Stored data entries
[Start of section]
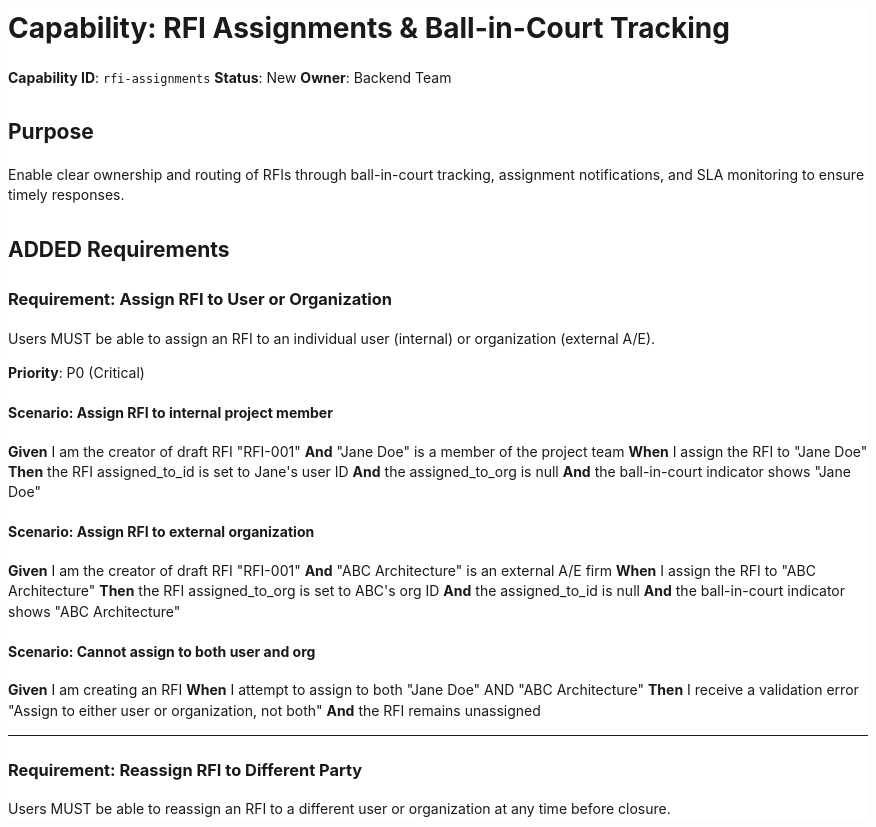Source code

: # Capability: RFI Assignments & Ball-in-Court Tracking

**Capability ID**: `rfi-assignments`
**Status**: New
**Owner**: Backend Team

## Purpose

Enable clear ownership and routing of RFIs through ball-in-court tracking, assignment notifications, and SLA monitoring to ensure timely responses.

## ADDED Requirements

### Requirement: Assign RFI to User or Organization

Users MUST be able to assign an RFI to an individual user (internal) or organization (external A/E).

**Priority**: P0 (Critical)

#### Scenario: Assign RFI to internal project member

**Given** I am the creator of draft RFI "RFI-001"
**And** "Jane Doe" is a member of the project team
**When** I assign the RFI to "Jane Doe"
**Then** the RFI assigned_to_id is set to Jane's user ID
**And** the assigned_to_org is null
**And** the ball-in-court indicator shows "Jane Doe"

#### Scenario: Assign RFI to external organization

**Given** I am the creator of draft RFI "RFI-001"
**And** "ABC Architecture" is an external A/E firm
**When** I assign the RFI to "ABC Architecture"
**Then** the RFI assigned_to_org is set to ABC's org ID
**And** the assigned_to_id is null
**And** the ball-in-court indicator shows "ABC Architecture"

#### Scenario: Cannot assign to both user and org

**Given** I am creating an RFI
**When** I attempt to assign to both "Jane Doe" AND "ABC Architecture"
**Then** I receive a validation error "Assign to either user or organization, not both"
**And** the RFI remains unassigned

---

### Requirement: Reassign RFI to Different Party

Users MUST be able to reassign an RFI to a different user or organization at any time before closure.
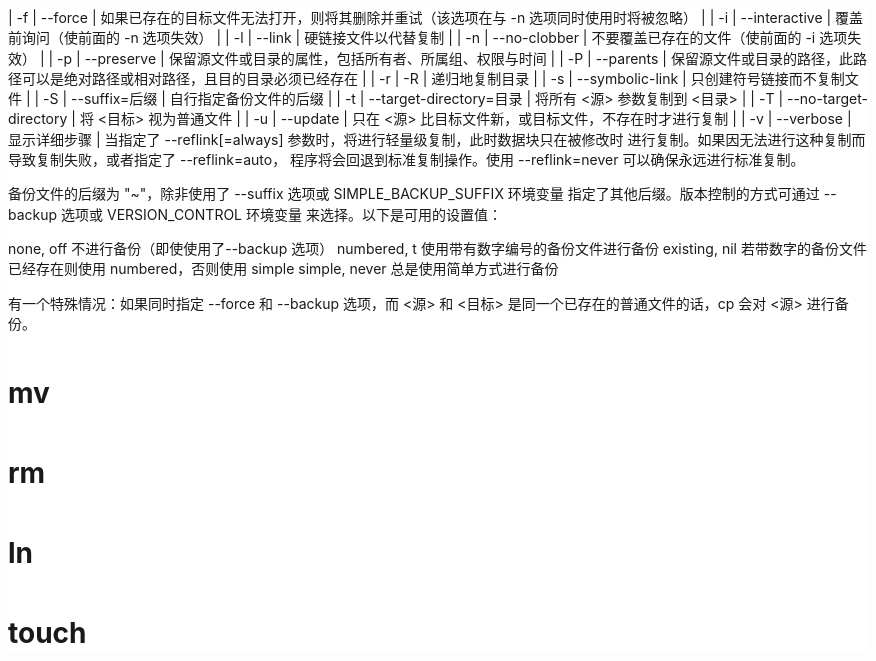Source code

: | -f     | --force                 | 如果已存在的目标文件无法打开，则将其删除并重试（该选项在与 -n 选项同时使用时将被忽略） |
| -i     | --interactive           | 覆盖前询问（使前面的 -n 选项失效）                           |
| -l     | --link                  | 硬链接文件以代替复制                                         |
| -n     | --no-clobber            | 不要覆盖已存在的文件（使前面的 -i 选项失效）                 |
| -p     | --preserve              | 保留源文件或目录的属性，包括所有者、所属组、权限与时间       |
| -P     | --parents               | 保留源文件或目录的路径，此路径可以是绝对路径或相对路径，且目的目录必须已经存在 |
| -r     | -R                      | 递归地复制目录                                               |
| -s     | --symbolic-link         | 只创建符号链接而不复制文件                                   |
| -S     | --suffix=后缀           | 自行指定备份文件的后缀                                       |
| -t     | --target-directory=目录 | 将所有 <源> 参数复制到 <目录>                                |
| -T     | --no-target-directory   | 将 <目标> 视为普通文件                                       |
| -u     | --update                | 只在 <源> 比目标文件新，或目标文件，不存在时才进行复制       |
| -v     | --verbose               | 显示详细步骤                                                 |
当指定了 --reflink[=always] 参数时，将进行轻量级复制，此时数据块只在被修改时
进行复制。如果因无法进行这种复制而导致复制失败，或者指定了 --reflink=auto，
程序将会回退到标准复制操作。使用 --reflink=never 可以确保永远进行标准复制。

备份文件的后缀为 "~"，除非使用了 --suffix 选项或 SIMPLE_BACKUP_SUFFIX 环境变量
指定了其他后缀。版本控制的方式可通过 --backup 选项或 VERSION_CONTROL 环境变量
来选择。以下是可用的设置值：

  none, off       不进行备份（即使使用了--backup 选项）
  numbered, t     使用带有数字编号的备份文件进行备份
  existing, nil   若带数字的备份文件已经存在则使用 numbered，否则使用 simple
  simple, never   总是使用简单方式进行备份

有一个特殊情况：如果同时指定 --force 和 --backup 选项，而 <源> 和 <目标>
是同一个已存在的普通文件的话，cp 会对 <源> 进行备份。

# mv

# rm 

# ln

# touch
[End of section]
[Start of section]
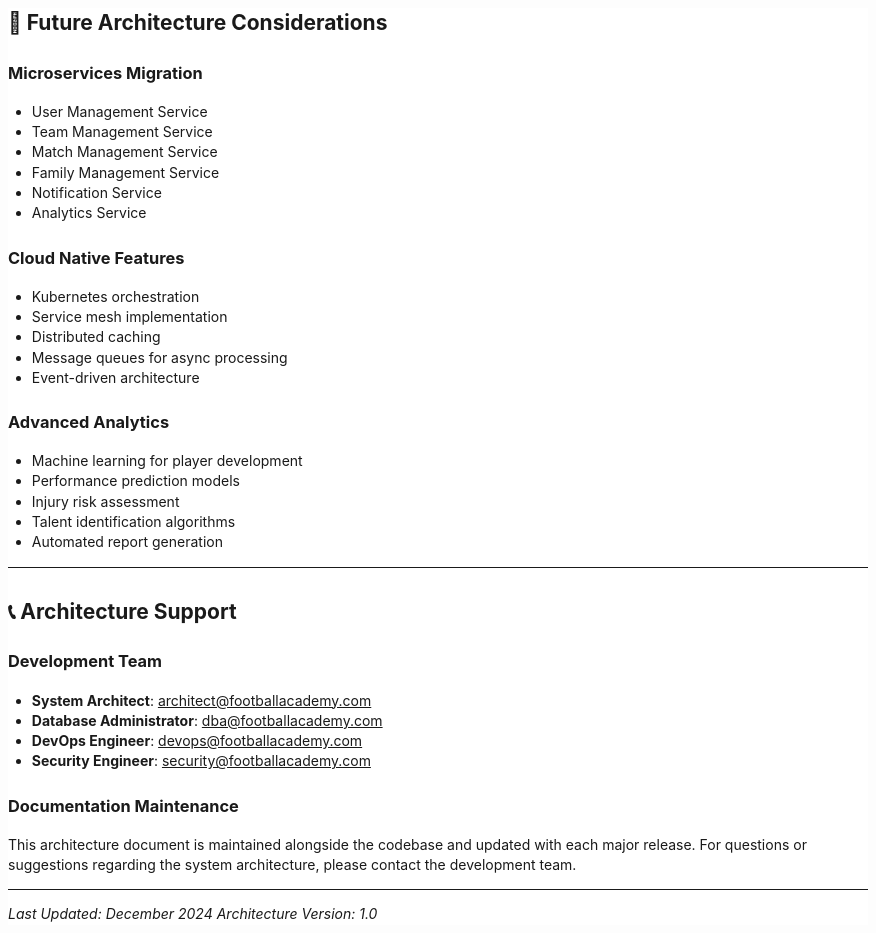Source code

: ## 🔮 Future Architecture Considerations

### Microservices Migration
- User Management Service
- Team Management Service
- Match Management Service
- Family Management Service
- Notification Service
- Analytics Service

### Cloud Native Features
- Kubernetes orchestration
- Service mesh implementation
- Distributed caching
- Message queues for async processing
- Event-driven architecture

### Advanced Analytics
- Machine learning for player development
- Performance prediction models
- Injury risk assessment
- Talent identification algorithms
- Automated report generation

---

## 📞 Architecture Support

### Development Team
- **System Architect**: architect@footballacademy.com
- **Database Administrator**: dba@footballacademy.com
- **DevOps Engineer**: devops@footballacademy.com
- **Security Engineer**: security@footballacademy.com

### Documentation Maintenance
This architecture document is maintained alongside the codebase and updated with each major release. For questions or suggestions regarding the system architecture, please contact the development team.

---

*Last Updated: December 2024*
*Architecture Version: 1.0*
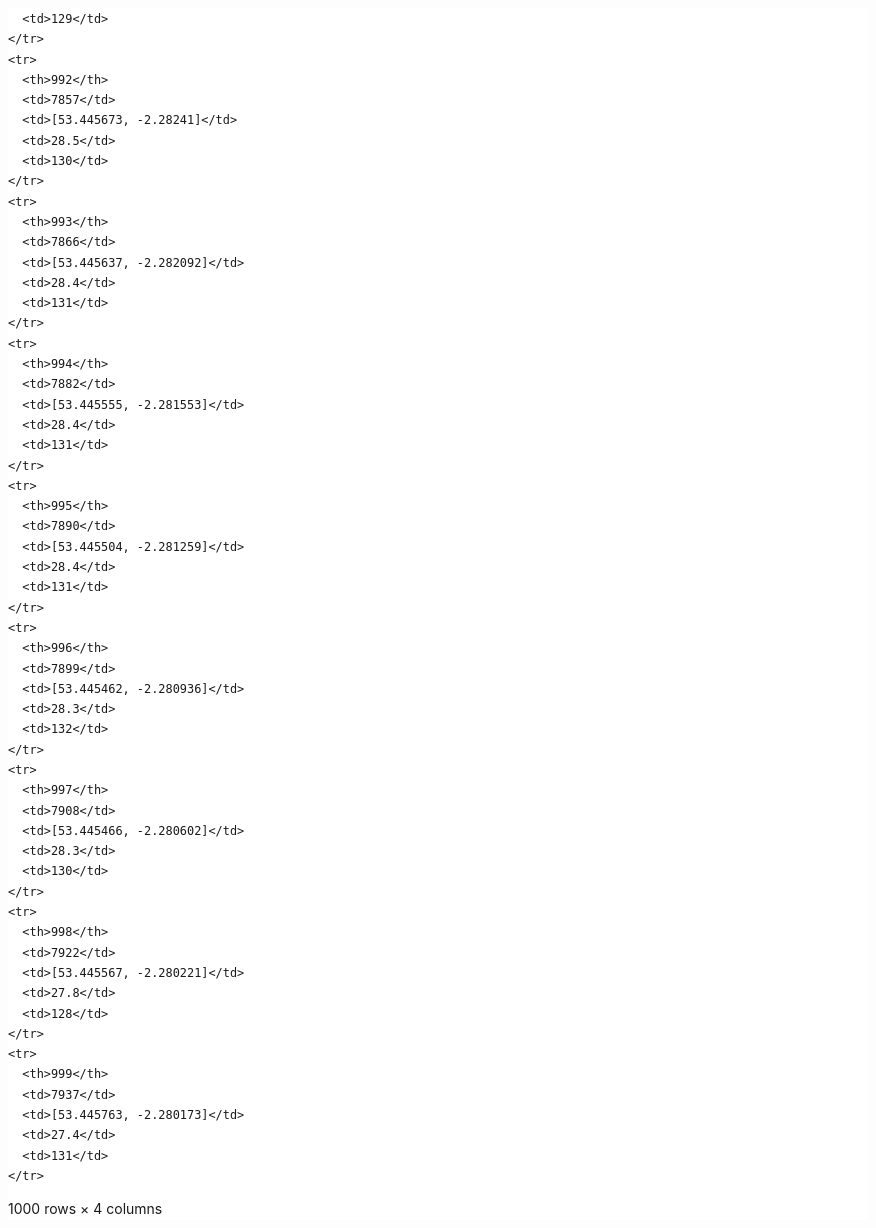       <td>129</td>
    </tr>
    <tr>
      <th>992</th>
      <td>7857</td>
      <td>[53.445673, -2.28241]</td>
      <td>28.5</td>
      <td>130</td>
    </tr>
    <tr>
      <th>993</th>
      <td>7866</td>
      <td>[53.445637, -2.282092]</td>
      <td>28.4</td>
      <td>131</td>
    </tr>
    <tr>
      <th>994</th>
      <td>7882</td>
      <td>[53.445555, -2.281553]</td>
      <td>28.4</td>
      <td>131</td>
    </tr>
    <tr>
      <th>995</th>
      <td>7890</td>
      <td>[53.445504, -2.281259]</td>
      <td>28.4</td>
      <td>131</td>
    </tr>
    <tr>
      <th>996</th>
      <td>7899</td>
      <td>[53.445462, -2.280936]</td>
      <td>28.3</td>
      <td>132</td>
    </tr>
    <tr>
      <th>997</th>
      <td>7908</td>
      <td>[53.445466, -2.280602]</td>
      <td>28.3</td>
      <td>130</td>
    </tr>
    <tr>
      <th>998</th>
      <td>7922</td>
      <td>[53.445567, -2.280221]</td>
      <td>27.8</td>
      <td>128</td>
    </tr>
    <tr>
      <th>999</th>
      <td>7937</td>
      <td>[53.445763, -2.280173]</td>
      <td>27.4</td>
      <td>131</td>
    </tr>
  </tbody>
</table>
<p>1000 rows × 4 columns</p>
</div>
[End of section]
• [Request]:
From the data above, count the lines that hold the string "Users". Reply with only that number.

• [Your response]:
2